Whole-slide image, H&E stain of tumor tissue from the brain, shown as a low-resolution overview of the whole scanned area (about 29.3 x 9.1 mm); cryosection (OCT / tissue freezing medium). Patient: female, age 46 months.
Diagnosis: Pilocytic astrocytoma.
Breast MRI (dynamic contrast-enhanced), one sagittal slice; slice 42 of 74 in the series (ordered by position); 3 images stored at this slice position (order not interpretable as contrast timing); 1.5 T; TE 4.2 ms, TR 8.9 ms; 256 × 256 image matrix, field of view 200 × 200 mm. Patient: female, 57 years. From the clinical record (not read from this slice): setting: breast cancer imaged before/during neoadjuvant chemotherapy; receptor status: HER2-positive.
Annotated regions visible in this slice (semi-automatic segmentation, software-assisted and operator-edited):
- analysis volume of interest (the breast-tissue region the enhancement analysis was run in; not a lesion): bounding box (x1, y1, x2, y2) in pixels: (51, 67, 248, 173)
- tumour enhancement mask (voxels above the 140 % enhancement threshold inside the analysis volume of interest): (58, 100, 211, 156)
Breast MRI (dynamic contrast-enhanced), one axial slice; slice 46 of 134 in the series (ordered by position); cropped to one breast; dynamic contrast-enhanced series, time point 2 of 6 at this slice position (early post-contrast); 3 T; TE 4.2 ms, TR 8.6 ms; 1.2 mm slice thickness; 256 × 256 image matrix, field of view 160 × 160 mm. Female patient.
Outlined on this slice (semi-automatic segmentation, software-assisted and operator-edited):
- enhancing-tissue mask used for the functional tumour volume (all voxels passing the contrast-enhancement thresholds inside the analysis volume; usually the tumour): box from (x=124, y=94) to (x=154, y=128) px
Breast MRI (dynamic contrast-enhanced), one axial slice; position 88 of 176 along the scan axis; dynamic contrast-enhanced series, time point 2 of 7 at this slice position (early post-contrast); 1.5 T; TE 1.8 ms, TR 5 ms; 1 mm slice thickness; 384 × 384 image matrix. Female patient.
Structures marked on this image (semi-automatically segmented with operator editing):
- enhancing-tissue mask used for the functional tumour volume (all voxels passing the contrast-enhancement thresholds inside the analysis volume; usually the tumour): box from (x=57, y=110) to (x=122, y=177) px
###
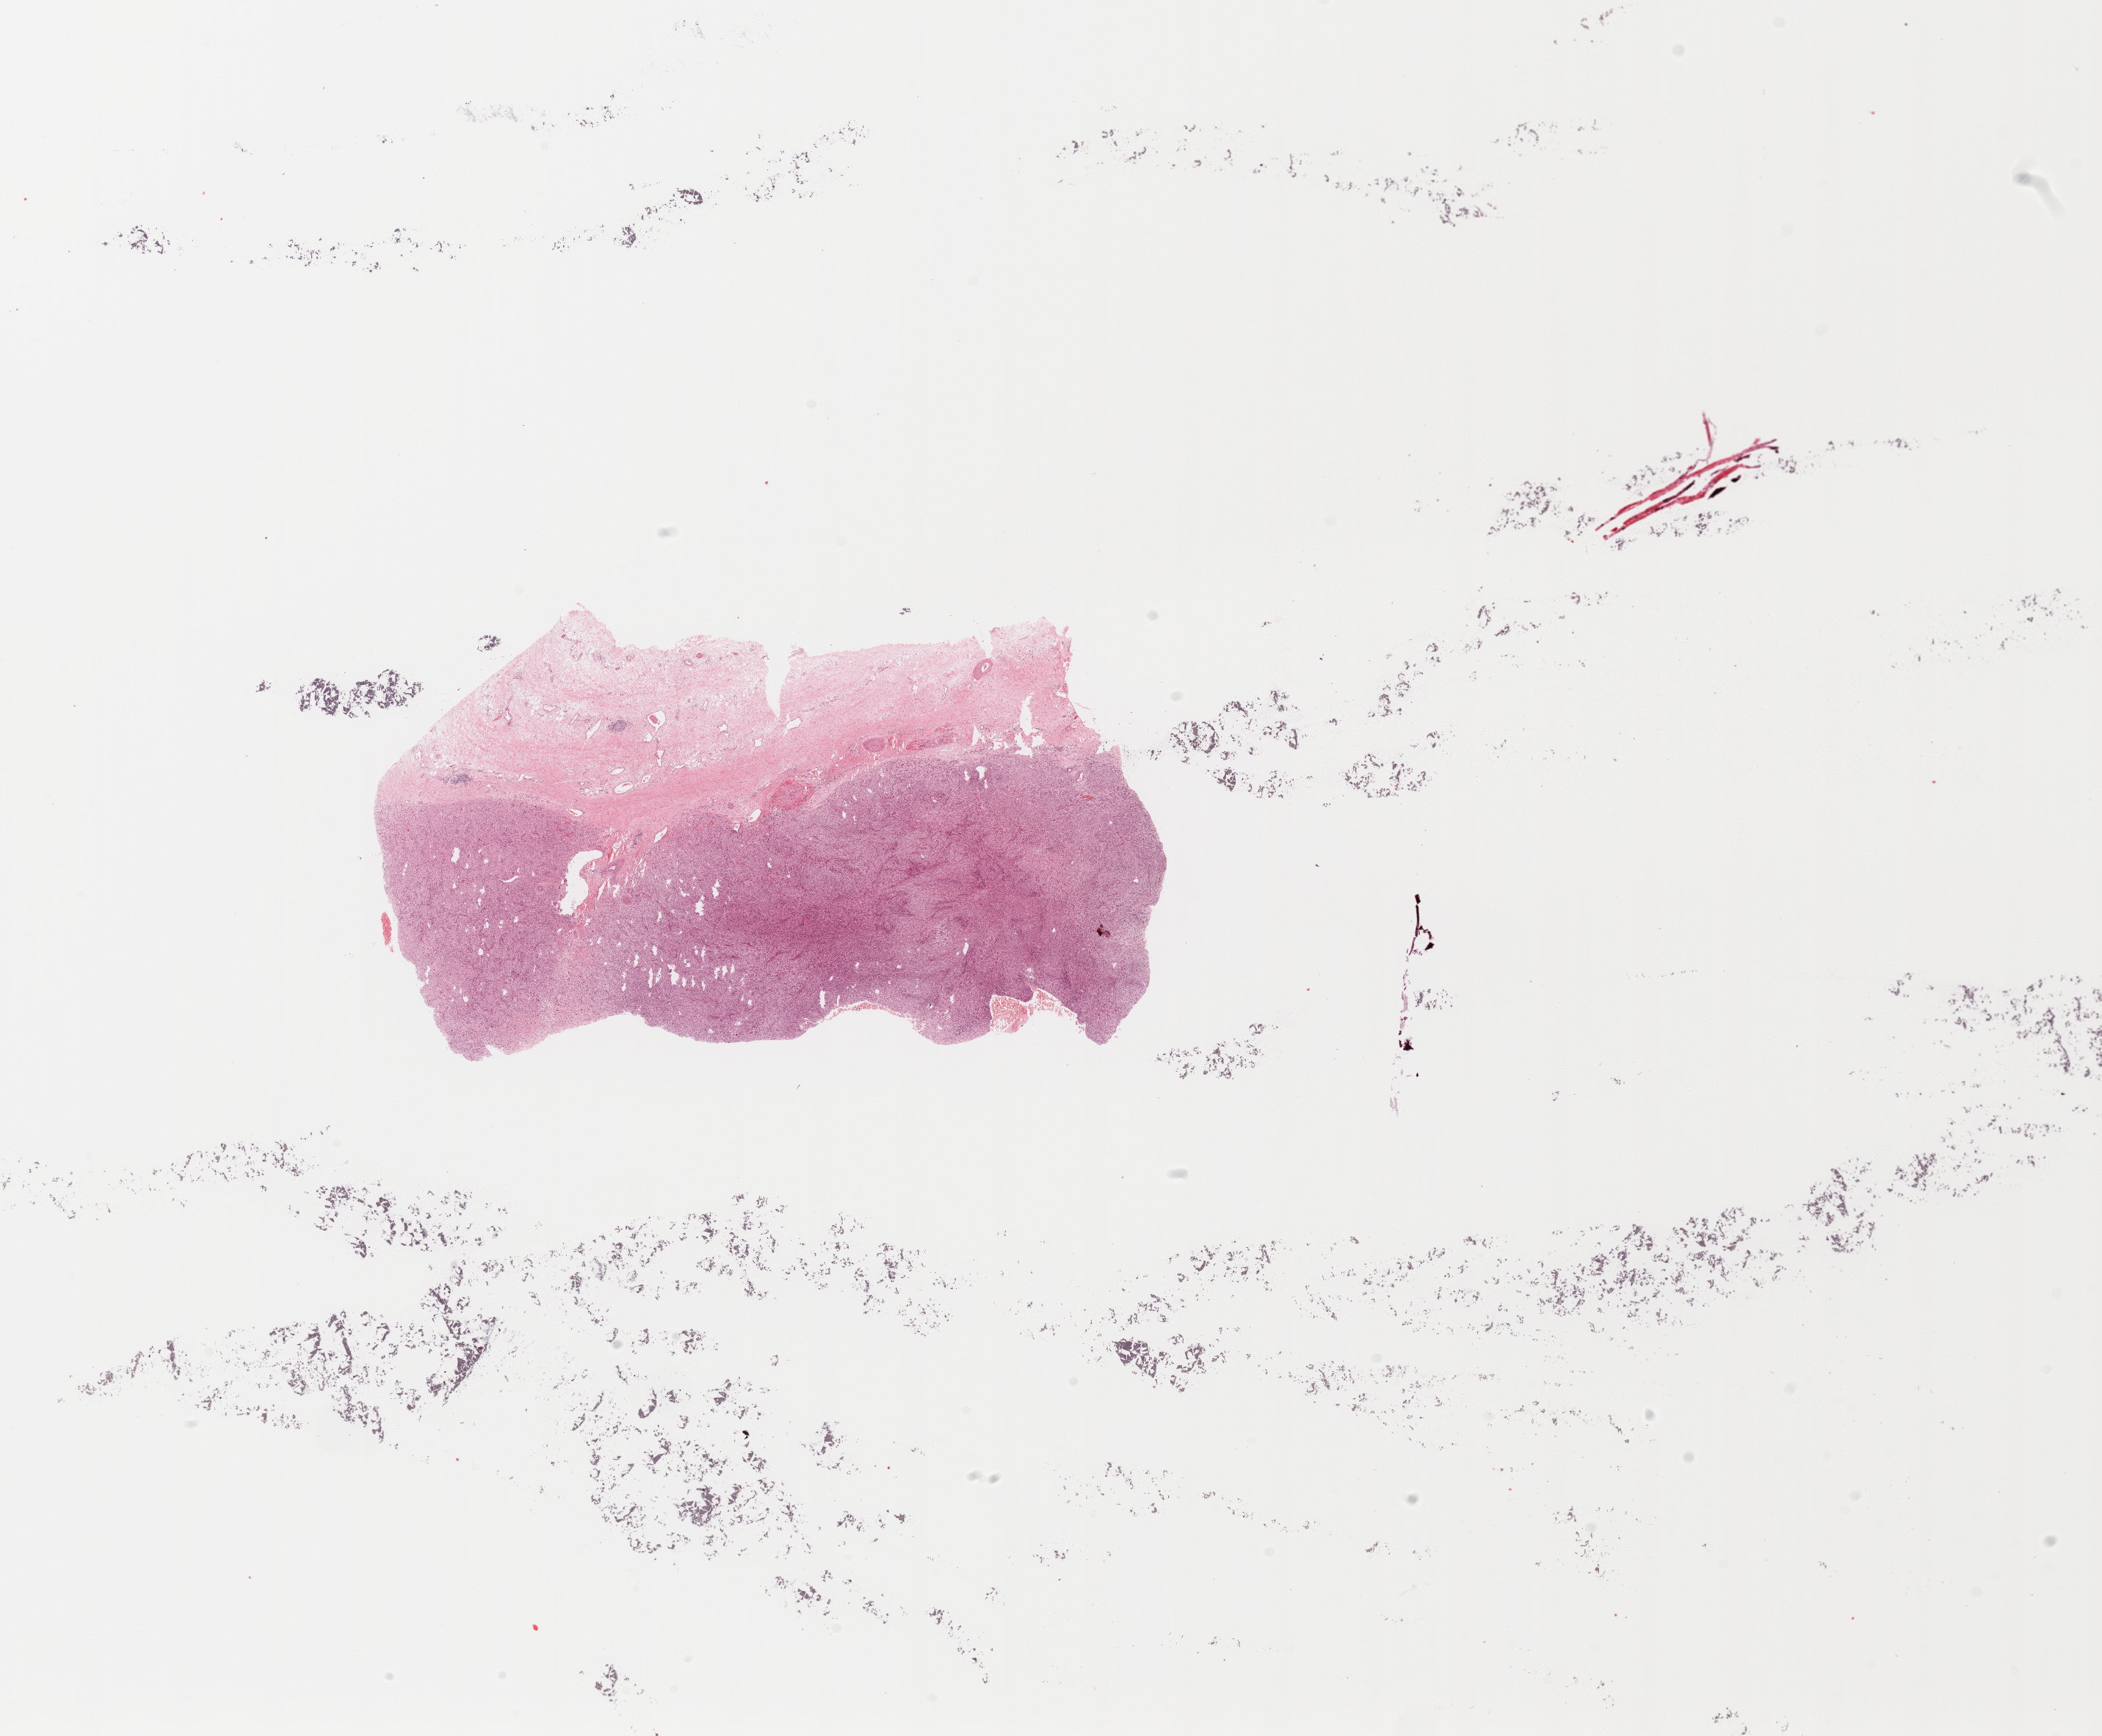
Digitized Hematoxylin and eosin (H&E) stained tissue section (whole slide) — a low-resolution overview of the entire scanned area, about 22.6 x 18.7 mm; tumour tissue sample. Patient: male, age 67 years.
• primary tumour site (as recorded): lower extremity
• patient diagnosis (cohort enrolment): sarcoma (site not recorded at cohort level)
###
• **Activity**
Select from the material above each line in which the string "semi" appears, and list those lines.

• **Output below**
Annotated regions visible in this slice (semi-automatic segmentation, software-assisted and operator-edited):
Outlined on this slice (semi-automatic segmentation, software-assisted and operator-edited):
Structures marked on this image (semi-automatically segmented with operator editing):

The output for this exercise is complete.